The latest to be on the chopping block is Capital Trust Securities (Pvt) Ltd which was slapped with an administrative penalty of Rs. 500,000 recently.

It was imposed in terms of section 178 (1) (ii) of the SEC Act, for having contravened section 112 (1) of the SEC Act and was directed in terms of section 178 (1) (i) of the SEC Act to comply and observe practices relating to conducting of its activities as a stockbroker licensed by the SEC. The stockbroker had made recommendations to clients without a basis in respect of the shares of Softlogic Life Insurance PLC and harming its price.

The above administrative penalty was imposed in terms of the decision of the Members of the Commission taken at its 472nd Meeting held on September 14 after having considered the procedures followed by the stockbroker pertaining to these recommendations.

Over the past two months, more than 20 market offenders were identified, and action was taken by the capital market regulator.
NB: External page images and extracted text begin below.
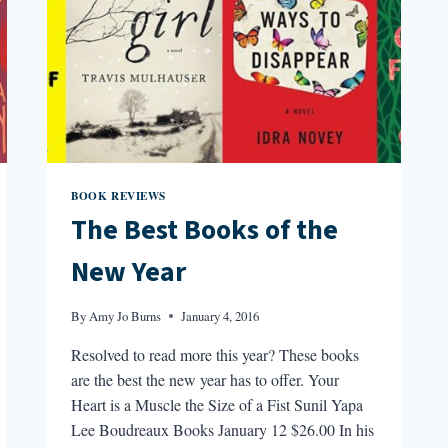
BOOK REVIEWS
The Best Books of the
New Year
By
Amy Jo Burns
January 4, 2016
Resolved to read more this year? These books
are the best the new year has to offer. Your
Heart is a Muscle the Size of a Fist Sunil Yapa
Lee Boudreaux Books January 12 $26.00 In his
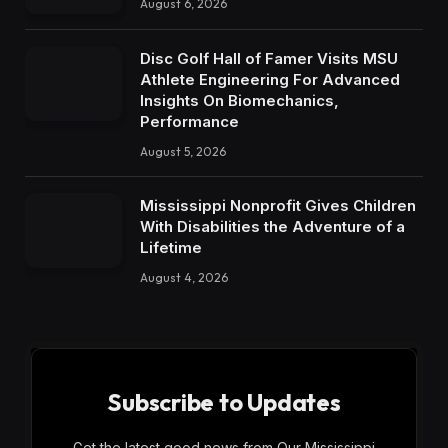
August 6, 2026
Disc Golf Hall of Famer Visits MSU
Athlete Engineering For Advanced
Insights On Biomechanics,
Performance
August 5, 2026
Mississippi Nonprofit Gives Children
With Disabilities the Adventure of a
Lifetime
August 4, 2026
Subscribe to Updates
Get the latest good news from Our Mississippi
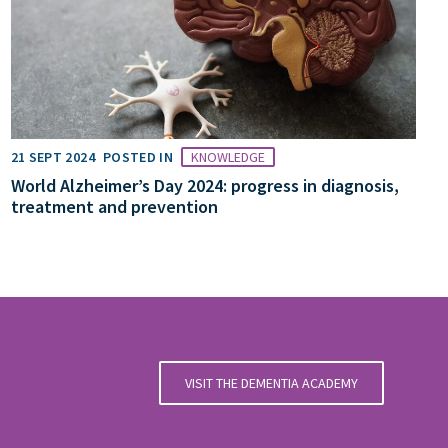
21 SEPT 2024
POSTED IN
KNOWLEDGE
World Alzheimer’s Day 2024: progress in diagnosis,
treatment and prevention
VISIT THE DEMENTIA ACADEMY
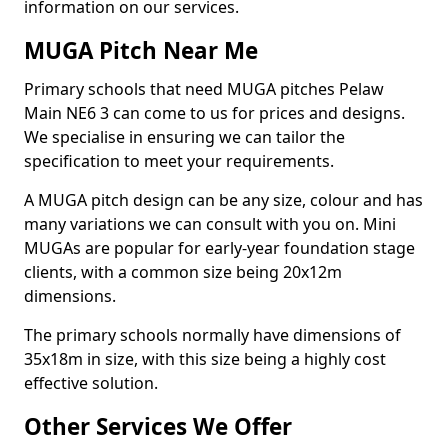
information on our services.
MUGA Pitch Near Me
Primary schools that need MUGA pitches Pelaw
Main NE6 3 can come to us for prices and designs.
We specialise in ensuring we can tailor the
specification to meet your requirements.
A MUGA pitch design can be any size, colour and has
many variations we can consult with you on. Mini
MUGAs are popular for early-year foundation stage
clients, with a common size being 20x12m
dimensions.
The primary schools normally have dimensions of
35x18m in size, with this size being a highly cost
effective solution.
Other Services We Offer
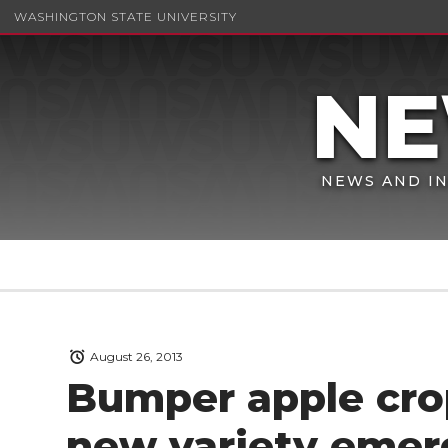
WASHINGTON STATE UNIVERSITY
NEWS AND IN
August 26, 2013
Bumper apple crop
new variety emer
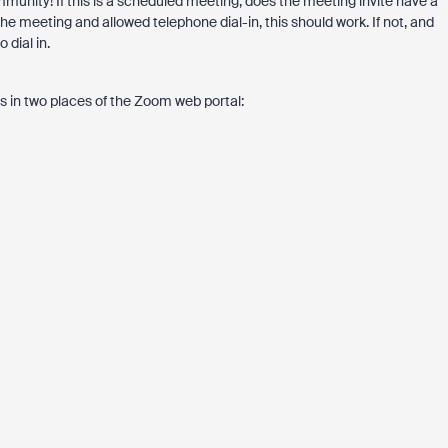
unity! If this is a scheduled meeting, does the meeting invite have a
 meeting and allowed telephone dial-in, this should work. If not, and
 dial in.
gs in two places of the Zoom web portal:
The regulator has withheld some of the names of certain personnel against whom enforcement actions were taken in the past pertaining to certain offences, in line with the retention policy for publications.

Sources say that intensified probes on high networth individuals and certain traders to show cause pertaining to offences committed over the past few years are being completed.

However, despite letters of warning by the regulator to certain individuals, for publishing certain posts on social media, making recommendations and comments on securities trading on the Colombo Stock Exchange without a proper basis and without being registered by the SEC as investment advisers and stockbrokers, still there are certain persons conducting these types of damaging activities.

So much so that they are using their social media handles to mock the regulator and the market operator.